## WORK REQUEST
Repeat the passage of the continuity lemma below from "Suppose \(F\) is" up to and including "becomes continuous at \(x\).", keeping every character unchanged.

Lemma 5.4 Continuity points of one over one minus c.d.f.

The transform \(\frac{\mathbf{1}}{\mathbf{1}-\widetilde{F}}\) of a c.d.f. \(F\) is continuous at \(x = -\infty \), \(x = + \infty \), and at any \(x \in (-\infty ,+\infty )\) where \(F\) is continuous.

Proof ▶

Since \(\lim _{x \to +\infty } \widetilde{F}(x) = \widetilde{F}(+\infty ) = 1\) by Lemma 5.2 and the continuous extension of \(p \mapsto \frac{1}{1-p}\) to a function \([0,1] \to [0,+\infty ]\) tends to \(+\infty \) as \(p \to 1\), we have

\begin{align*} \lim _{x \to +\infty } \frac{\mathbf{1}}{\mathbf{1}-\widetilde{F}}(x) \; = \; +\infty \; = \; \frac{\mathbf{1}}{\mathbf{1}-\widetilde{F}}(+\infty ) . \end{align*}

Therefore \(\frac{\mathbf{1}}{\mathbf{1}-\widetilde{F}}\) is continuous at \(+\infty \). Continuity at \(-\infty \) similarly follows from \(\lim _{x \to -\infty } \widetilde{F}(x) = \widetilde{F}(-\infty ) = 0\) and \(\frac{1}{1-p}\) tending to \(1\) as \(p \to 0\), which give

\begin{align*} \lim _{x \to -\infty } \frac{\mathbf{1}}{\mathbf{1}-\widetilde{F}}(x) \; = \; 1 \; = \; \frac{\mathbf{1}}{\mathbf{1}-\widetilde{F}}(-\infty ) . \end{align*}

Suppose \(F\) is continuous at \(x \in \mathbb {R}\), and recall from Lemma 5.2 that \(\widetilde{F}\) is then also continuous at \(x\). Now \(\frac{\mathbf{1}}{\mathbf{1}-\widetilde{F}}\) is a composition of the continuous function \(p \mapsto \frac{1}{1-p} \colon [0,1] \to [0,+\infty ]\) with \(\widetilde{F}\), and as such also becomes continuous at \(x\).

## SUPPLIED ENTRIES
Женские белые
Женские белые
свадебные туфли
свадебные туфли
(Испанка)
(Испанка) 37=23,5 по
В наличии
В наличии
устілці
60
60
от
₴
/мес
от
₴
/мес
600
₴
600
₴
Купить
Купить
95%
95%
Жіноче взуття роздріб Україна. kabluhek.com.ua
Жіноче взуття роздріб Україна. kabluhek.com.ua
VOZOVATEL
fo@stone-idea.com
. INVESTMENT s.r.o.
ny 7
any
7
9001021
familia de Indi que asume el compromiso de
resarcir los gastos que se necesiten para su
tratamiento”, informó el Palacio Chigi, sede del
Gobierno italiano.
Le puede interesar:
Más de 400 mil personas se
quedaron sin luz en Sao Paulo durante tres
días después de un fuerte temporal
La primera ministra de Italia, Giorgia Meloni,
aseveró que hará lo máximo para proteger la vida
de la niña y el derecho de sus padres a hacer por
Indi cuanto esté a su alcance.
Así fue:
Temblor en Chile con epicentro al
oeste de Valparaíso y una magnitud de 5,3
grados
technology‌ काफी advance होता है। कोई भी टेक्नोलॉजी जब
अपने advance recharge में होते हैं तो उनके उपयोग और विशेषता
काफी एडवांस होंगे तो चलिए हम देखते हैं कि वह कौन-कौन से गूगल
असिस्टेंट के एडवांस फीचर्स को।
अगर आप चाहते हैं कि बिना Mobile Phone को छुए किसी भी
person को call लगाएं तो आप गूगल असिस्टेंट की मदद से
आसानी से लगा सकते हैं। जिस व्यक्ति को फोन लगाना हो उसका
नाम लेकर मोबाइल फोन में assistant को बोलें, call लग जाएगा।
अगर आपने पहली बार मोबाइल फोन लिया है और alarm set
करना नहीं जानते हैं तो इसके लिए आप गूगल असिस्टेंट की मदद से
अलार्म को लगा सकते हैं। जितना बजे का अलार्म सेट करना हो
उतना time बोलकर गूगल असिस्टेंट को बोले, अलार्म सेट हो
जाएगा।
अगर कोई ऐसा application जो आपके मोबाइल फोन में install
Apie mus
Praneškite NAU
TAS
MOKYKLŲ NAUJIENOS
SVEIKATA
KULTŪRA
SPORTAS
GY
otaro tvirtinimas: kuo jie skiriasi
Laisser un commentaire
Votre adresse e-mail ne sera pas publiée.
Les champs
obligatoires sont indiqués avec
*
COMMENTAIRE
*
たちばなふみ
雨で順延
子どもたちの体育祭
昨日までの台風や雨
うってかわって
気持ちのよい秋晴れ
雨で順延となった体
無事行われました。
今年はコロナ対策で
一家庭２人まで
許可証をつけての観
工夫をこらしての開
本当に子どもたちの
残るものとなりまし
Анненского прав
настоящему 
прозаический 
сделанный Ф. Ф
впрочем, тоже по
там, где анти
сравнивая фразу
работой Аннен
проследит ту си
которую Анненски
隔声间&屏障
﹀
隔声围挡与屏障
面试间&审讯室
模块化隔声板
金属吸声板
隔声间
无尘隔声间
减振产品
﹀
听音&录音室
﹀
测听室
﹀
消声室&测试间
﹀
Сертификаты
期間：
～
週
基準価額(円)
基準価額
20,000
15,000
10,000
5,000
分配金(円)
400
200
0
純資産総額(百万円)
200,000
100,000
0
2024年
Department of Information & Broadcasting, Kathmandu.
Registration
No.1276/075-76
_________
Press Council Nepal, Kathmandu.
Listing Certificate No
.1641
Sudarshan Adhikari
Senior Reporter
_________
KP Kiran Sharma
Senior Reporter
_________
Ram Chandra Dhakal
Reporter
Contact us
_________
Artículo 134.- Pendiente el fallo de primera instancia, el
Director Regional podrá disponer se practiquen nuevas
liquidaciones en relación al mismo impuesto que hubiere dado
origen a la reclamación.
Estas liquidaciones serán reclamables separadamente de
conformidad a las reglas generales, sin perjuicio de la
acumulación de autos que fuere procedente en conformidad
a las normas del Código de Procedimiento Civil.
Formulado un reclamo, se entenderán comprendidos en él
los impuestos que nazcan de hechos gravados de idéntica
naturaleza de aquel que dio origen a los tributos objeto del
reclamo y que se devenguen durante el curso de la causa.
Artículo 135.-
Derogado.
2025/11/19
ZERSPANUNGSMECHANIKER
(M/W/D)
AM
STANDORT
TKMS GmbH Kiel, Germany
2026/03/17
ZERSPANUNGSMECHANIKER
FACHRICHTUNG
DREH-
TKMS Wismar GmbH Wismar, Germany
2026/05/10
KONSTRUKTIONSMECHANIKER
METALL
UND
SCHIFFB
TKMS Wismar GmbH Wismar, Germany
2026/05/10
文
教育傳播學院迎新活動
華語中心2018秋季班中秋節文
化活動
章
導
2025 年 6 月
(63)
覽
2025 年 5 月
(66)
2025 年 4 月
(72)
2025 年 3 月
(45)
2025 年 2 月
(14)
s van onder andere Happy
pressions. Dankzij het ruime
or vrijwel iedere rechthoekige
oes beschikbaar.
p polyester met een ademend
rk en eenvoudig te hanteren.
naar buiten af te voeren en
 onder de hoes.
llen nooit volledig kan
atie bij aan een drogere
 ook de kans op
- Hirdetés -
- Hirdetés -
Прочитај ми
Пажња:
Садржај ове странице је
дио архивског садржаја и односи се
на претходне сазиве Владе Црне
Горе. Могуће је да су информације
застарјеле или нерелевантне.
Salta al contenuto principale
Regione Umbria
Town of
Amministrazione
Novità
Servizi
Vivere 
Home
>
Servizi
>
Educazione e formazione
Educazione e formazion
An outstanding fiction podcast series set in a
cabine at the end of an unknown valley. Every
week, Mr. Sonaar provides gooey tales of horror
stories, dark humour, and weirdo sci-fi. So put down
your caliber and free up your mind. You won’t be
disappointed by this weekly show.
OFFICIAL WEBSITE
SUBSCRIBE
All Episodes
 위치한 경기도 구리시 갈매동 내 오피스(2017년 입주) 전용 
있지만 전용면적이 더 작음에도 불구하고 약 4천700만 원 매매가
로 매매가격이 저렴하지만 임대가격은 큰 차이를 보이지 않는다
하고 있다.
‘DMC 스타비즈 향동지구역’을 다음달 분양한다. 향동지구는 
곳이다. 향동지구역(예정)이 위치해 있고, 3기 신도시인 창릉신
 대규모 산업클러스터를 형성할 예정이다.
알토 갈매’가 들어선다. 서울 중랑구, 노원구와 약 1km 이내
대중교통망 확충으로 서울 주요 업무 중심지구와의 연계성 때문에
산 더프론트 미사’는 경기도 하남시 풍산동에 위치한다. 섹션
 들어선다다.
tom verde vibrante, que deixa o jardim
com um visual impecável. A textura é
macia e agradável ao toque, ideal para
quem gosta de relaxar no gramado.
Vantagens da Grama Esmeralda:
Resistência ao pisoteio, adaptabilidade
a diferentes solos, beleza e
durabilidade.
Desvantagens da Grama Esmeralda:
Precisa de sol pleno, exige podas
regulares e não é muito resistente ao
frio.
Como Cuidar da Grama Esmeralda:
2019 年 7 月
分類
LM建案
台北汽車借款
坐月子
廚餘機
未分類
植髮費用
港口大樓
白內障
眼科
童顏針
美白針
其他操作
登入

## EXERCISE RESULT
Suppose \(F\) is continuous at \(x \in \mathbb {R}\), and recall from Lemma 5.2 that \(\widetilde{F}\) is then also continuous at \(x\). Now \(\frac{\mathbf{1}}{\mathbf{1}-\widetilde{F}}\) is a composition of the continuous function \(p \mapsto \frac{1}{1-p} \colon [0,1] \to [0,+\infty ]\) with \(\widetilde{F}\), and as such also becomes continuous at \(x\).